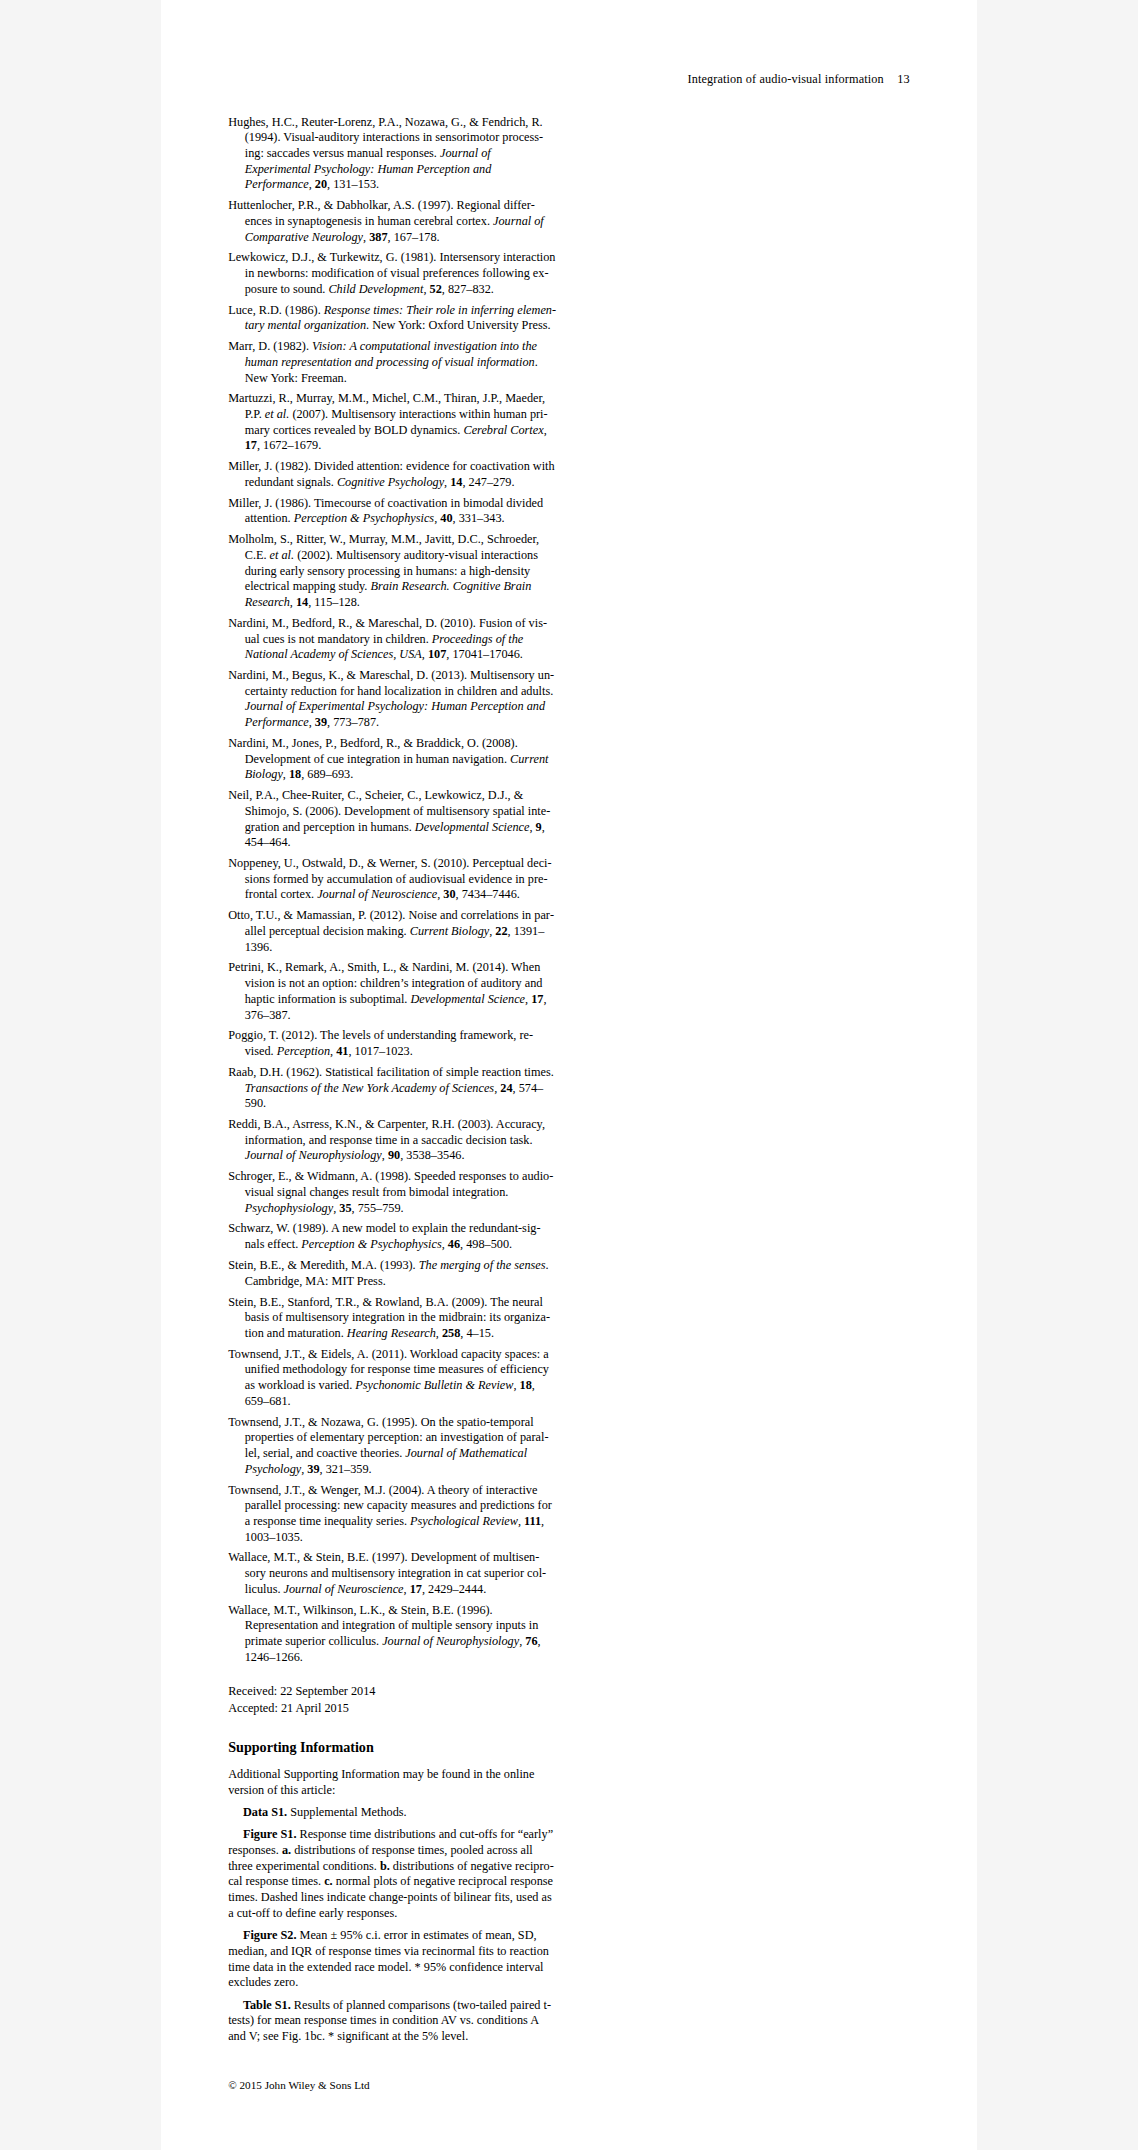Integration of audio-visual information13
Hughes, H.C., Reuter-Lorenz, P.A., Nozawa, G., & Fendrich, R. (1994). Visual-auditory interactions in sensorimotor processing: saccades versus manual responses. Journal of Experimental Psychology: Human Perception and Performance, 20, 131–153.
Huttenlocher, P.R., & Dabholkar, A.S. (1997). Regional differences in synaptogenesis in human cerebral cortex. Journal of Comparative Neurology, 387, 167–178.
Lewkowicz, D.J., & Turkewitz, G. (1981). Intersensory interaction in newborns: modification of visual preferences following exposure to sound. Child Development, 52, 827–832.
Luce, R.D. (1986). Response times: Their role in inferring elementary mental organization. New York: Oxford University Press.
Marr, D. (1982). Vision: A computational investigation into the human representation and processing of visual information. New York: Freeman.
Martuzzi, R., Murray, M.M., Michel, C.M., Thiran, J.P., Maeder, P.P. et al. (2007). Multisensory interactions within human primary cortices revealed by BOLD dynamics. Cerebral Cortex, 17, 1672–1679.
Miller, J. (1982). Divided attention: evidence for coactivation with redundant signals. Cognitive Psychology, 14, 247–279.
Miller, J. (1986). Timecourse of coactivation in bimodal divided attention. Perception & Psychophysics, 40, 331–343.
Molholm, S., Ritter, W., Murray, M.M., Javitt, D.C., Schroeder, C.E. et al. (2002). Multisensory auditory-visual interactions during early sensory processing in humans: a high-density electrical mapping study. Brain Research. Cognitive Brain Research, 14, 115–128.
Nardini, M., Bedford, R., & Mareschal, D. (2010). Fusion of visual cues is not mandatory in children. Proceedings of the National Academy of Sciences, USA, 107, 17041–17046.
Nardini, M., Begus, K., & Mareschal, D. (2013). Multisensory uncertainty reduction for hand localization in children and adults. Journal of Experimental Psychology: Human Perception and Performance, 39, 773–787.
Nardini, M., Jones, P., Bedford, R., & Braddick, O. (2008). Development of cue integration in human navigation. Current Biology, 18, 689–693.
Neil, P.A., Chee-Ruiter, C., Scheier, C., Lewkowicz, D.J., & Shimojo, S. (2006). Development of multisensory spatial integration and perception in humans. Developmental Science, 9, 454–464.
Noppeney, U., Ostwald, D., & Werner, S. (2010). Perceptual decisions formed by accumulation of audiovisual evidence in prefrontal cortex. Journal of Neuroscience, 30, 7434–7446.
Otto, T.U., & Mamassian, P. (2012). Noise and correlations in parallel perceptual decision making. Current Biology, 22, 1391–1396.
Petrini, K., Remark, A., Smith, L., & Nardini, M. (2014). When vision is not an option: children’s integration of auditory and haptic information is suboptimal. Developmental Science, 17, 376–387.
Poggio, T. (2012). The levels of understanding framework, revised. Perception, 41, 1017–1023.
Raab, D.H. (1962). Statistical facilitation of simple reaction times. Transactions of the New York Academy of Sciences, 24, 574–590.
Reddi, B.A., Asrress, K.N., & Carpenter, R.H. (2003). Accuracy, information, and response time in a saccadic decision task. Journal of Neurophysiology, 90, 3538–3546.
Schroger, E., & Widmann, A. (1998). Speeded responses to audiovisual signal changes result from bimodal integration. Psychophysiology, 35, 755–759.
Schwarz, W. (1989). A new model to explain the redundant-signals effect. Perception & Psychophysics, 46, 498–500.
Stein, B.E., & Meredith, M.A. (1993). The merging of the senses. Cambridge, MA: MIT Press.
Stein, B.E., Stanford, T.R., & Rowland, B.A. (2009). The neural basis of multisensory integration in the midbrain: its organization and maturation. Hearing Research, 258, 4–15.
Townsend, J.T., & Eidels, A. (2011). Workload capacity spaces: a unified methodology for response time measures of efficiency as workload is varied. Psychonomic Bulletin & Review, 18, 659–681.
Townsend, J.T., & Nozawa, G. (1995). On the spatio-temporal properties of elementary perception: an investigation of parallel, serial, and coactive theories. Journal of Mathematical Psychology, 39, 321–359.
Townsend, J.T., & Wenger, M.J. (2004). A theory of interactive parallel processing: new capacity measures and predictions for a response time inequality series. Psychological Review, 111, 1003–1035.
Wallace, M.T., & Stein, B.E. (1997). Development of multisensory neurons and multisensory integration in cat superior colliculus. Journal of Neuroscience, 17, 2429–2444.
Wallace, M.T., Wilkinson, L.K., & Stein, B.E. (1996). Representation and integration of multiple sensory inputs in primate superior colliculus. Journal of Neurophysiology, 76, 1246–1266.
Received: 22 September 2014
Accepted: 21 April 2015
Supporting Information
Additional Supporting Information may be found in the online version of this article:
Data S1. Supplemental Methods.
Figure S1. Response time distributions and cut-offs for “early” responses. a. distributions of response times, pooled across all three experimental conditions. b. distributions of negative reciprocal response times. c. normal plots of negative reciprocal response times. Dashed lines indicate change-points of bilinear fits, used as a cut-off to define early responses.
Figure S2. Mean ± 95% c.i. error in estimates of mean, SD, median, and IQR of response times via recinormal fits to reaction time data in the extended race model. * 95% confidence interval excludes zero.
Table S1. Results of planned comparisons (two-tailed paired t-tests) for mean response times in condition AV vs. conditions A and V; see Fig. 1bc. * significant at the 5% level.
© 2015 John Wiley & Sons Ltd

# # # # #

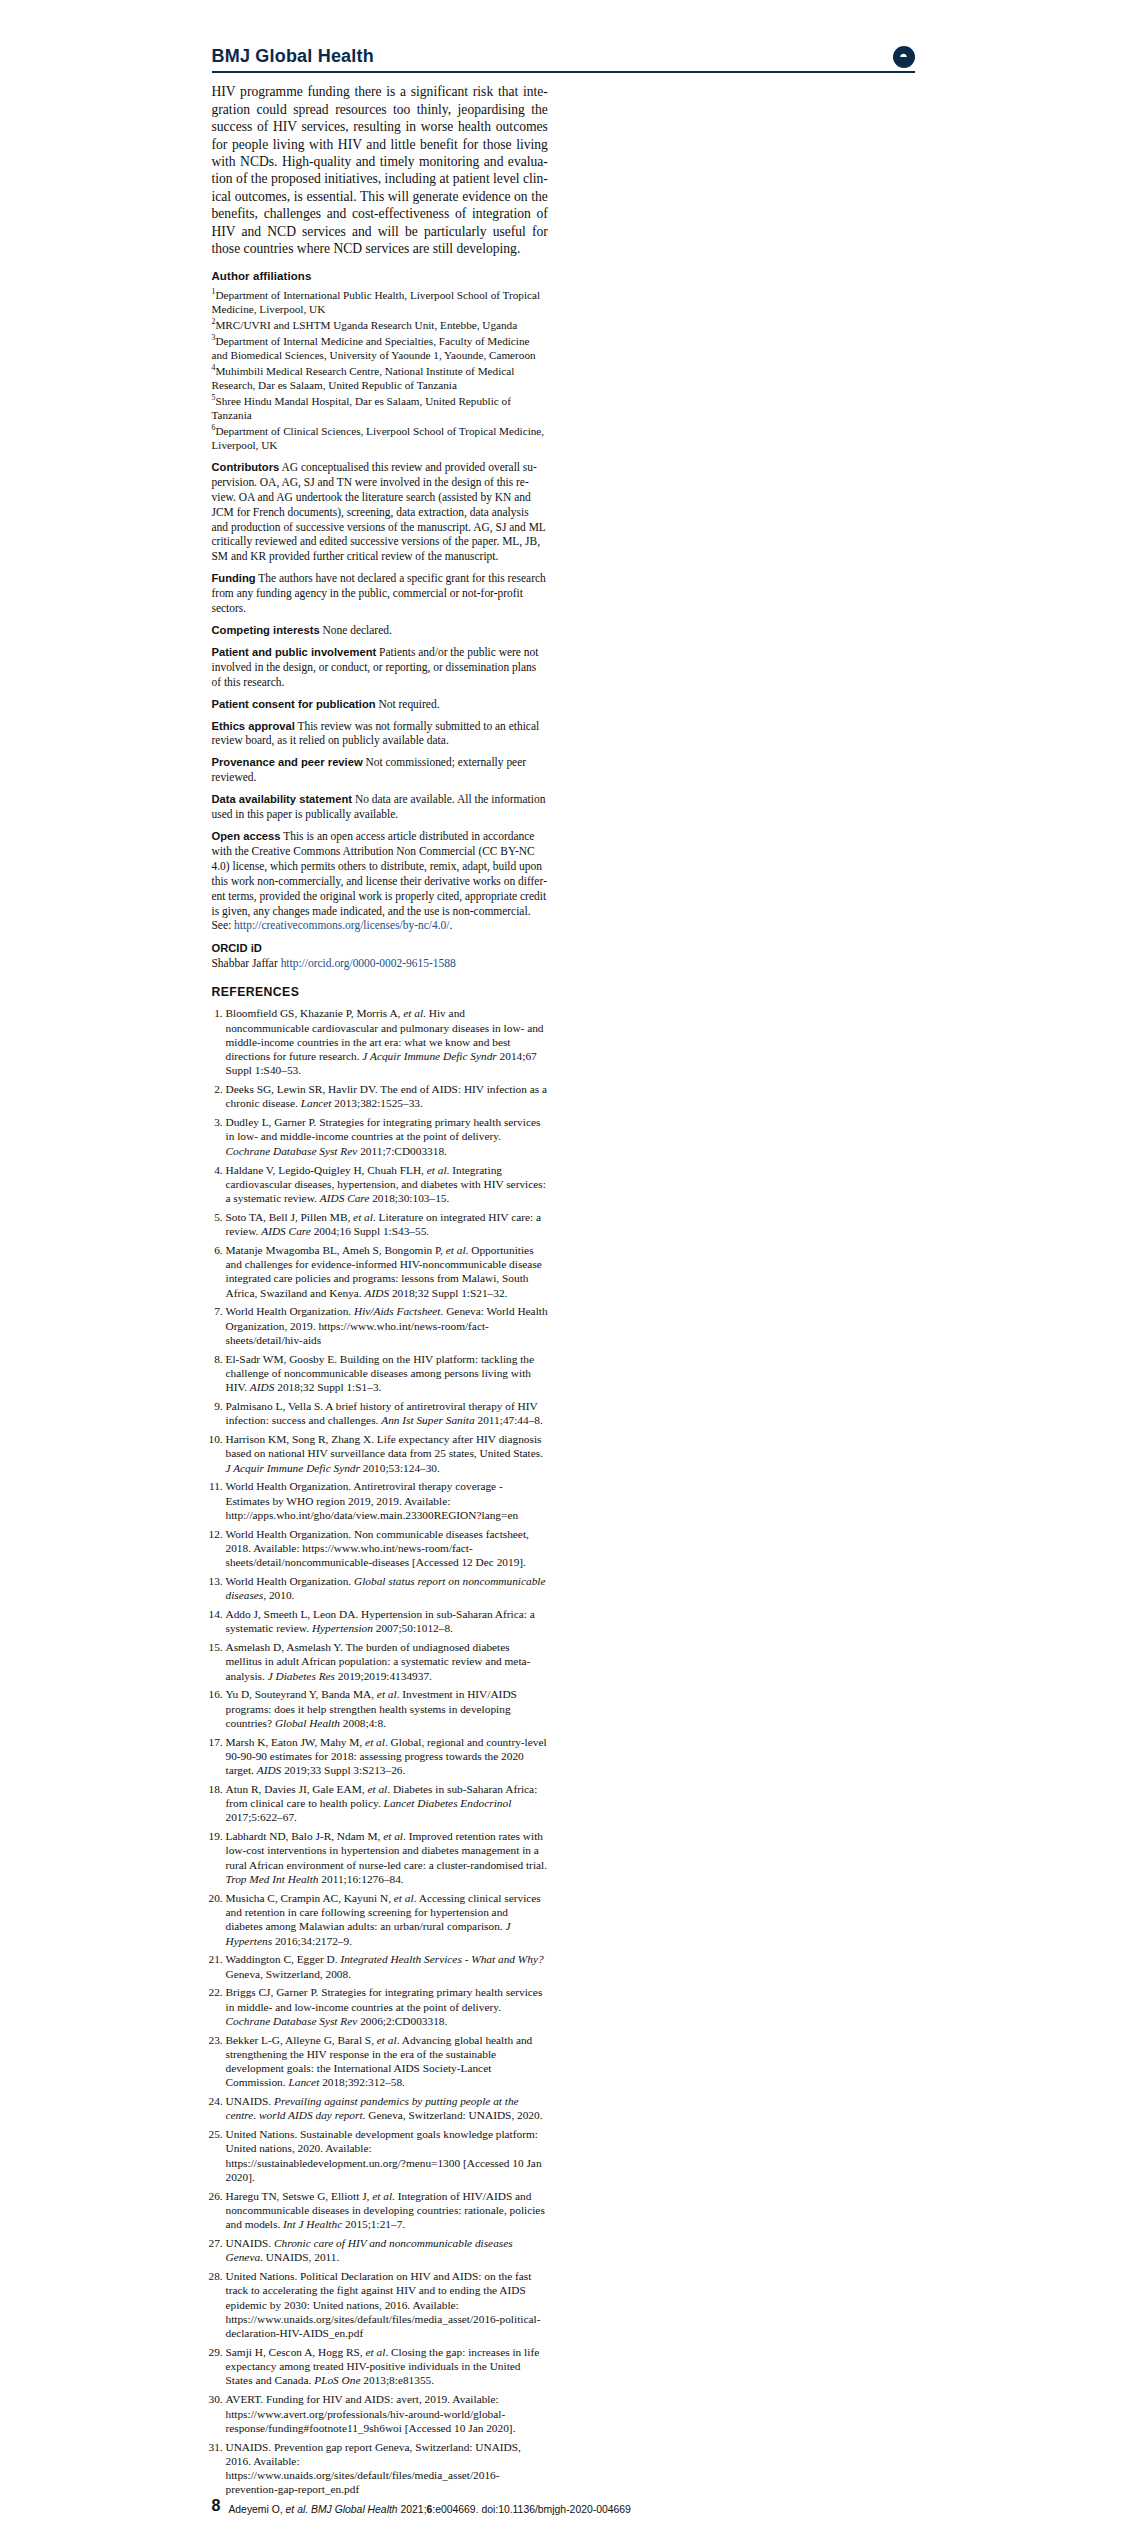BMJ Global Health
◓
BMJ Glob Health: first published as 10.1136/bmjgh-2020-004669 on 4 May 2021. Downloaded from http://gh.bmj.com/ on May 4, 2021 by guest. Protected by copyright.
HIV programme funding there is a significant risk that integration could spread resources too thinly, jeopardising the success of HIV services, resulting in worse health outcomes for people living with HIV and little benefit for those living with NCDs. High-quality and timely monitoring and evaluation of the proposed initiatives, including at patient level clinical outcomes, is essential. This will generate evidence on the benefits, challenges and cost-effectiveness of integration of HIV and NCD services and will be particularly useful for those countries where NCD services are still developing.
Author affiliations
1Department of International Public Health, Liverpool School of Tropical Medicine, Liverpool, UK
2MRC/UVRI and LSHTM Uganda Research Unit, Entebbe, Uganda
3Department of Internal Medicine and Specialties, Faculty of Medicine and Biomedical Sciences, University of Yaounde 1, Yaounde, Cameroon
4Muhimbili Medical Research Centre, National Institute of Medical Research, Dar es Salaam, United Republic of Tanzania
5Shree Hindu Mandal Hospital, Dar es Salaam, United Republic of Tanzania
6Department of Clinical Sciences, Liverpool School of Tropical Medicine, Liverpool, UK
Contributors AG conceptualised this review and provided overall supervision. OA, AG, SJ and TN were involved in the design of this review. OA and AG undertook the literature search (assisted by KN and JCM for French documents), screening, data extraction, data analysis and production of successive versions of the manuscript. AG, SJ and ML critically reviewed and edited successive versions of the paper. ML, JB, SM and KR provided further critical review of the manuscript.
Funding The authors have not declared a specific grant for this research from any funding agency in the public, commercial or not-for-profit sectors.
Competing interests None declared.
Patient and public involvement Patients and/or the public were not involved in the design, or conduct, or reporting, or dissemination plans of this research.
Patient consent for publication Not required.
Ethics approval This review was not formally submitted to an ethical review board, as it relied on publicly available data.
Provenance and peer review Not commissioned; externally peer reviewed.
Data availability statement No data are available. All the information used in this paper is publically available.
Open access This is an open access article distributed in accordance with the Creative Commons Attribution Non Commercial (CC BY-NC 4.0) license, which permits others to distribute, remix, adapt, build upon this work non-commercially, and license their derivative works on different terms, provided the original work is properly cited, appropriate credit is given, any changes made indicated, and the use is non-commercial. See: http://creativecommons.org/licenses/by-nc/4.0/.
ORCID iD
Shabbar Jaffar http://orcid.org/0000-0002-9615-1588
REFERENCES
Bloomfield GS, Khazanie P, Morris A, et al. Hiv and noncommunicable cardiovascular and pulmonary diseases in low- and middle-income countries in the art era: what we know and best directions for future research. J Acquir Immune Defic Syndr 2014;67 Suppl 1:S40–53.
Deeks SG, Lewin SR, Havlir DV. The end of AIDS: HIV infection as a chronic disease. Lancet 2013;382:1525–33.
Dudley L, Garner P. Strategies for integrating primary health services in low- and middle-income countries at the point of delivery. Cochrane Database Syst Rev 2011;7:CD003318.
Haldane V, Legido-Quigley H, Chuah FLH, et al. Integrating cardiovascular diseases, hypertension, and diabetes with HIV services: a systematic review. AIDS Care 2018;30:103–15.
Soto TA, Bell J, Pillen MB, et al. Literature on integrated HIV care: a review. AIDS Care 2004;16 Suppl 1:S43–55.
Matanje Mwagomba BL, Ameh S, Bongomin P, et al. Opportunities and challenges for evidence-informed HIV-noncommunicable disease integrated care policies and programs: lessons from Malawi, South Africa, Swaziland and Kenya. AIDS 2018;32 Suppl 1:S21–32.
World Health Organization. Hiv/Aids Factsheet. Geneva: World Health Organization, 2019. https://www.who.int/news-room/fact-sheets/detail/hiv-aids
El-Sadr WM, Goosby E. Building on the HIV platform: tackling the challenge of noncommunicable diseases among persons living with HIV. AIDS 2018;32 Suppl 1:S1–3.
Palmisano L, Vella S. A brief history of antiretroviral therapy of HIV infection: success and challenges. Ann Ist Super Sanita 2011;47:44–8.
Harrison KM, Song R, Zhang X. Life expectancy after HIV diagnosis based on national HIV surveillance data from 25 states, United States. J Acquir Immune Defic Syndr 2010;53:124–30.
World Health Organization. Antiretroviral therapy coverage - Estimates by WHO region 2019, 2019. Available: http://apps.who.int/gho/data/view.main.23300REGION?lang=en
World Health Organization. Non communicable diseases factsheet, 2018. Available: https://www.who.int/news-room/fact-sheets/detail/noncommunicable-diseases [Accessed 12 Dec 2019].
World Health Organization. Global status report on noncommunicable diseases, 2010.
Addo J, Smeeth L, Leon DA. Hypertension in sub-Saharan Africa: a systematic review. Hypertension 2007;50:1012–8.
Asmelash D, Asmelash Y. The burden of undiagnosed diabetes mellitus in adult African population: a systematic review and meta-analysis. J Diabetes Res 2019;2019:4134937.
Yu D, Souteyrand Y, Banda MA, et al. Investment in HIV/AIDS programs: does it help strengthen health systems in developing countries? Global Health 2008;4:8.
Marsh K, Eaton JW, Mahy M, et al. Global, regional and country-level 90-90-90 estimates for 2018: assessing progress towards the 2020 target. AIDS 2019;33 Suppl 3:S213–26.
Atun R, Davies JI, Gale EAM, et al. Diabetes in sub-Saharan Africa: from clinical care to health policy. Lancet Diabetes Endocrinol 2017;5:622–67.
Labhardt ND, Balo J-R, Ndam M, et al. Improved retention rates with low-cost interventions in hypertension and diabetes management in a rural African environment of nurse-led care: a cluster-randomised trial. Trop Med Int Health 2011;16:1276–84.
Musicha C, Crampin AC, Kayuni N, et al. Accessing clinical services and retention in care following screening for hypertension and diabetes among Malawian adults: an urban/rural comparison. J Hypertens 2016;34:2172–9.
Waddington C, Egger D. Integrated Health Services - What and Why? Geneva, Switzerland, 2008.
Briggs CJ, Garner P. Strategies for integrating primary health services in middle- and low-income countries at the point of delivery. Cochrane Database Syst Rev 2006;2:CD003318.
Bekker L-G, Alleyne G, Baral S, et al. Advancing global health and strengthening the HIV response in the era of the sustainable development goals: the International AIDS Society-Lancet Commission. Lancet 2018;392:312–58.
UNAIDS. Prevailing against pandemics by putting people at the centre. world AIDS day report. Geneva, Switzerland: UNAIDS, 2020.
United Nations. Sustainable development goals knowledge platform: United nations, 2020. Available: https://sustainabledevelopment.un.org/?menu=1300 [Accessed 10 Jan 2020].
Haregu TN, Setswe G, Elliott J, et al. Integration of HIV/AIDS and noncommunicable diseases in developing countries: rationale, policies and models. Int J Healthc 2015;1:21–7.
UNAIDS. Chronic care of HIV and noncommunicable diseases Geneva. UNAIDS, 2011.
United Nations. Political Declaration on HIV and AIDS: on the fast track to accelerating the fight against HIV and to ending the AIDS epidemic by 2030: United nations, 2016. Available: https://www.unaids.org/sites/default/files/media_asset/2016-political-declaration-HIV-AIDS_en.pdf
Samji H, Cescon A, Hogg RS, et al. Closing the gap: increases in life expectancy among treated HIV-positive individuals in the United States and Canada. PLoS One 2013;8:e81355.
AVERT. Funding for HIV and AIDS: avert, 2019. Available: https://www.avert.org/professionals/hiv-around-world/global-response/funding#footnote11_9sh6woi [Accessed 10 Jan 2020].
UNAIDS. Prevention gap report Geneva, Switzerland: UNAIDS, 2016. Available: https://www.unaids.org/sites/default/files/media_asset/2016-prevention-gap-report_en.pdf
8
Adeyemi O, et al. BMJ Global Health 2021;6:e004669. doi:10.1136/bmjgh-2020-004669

# # # # #

* Assignment *
Reproduce verbatim only the segment of the listing bounded by the line containing "Soto TA, Bell" and the line containing "World Health Organization. Hiv/Aids", with both boundary lines included.

* Written solution *
Soto TA, Bell J, Pillen MB, et al. Literature on integrated HIV care: a review. AIDS Care 2004;16 Suppl 1:S43–55.
Matanje Mwagomba BL, Ameh S, Bongomin P, et al. Opportunities and challenges for evidence-informed HIV-noncommunicable disease integrated care policies and programs: lessons from Malawi, South Africa, Swaziland and Kenya. AIDS 2018;32 Suppl 1:S21–32.
World Health Organization. Hiv/Aids Factsheet. Geneva: World Health Organization, 2019. https://www.who.int/news-room/fact-sheets/detail/hiv-aids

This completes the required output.